There are other donor programs, such as the charitable-remainder trust, charitable-lead trust and the charitable-annuity trust, which often accept real estate donations as well. However, these trust programs are donor-advised funds that require costly lawyers and accountants to set up and maintain.

Also, many of these trusts re-quire significantly higher minimum donations, such as Boston-based Fidelity Investments, which has a $250,000 minimum in its charitable-remainder trusts, as opposed to the Life Income Funds' pooled-income fund, which accepts donations as low as $20,000 for securities and $150,000 for real estate.

Pooled-income funds also allow people to contribute a portion of a real estate property, while charitable trusts require that the entire property be donated.

"Charitable-remainder trusts are very expensive and cumbersome — lawyers and trustees are involved," Mr. Quam said.

Pooled-income funds eliminate the "expense and administrative hassles that come along with a charitable-remainder trust," Mr. Morrissey said.

Donors can direct their assets into one or more of Life Income's four funds, which currently offer yields ranging from 1.7% to 8.9%, he said.

The best candidates are those who don't have more than 50% debt on their properties, Mr. Quam said.

COST OF GIVING

Still, there are fees associated with a pooled-income fund, which vary from firm to firm. At Life In-come, the donor faces a 4% upfront fee and a 0.25% annual fee for five years in the firm's Series A funds, and a 2% upfront fee and a 0.5% annual fee for seven years in Series C Funds.

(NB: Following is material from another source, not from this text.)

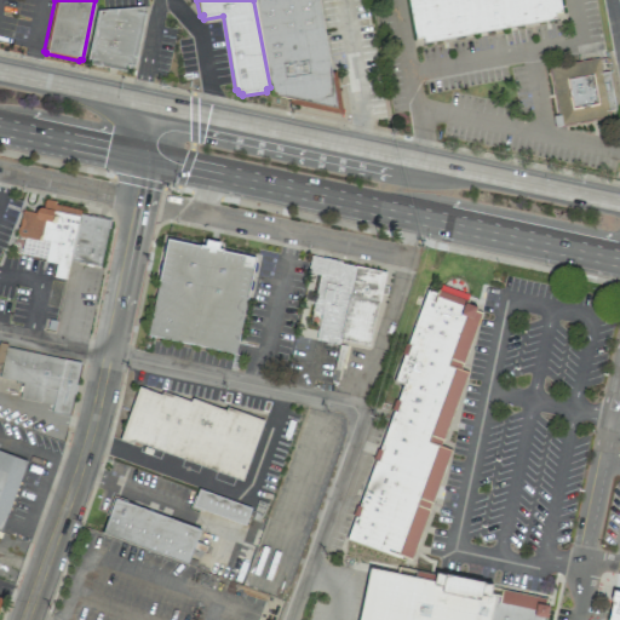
[(319,0),(331,72),(334,72),(342,115),(288,103),(288,99),(273,96),(270,87),(253,0),(319,0)]
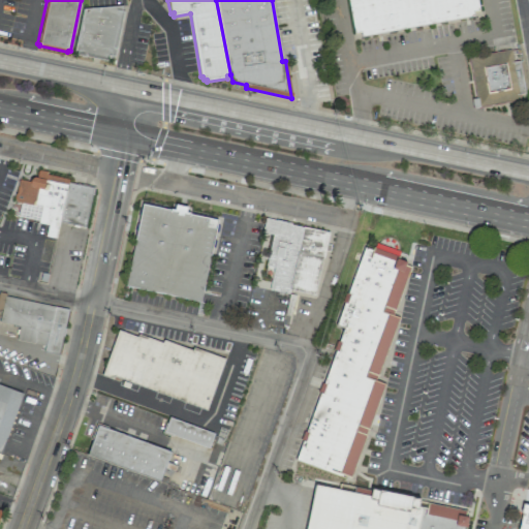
[(478,0),(481,16),(353,38),(346,0),(478,0)]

In addition, donors get hit with a 1.05% annual asset management and trustee fee.

The Fidelity Charitable Gift Fund doesn't charge an upfront fee for its pooled-income fund, but it allows real estate donations only on a "case-by-case" basis and offers only one fund in which to invest the proceeds. It charges as much as 0.5 percent a year in administrative fees, depending on the amount donated into the fund, according to a Fidelity executive, who asked not to be identified.

Most other pooled-income funds don't accept real estate donations — at least not yet.

"The complexity of owning real estate and the risks associated with it, and problems associated with disposing of real estate — even in good times" — makes it a tricky investment for a charity, said Dave Ness, president of the Raymond James Charitable Endowment Fund in St. Petersburg, Fla., whose pooled-income funds don't allow real estate donations. "And the current real estate environment hasn't made disposing real estate any easier," he said.

Another firm, which did not wish to be identified, said it doesn't accept real estate donations, because managing and selling real estate could significantly increase costs and therefore lower the fund's yield for all of the other fund's donors.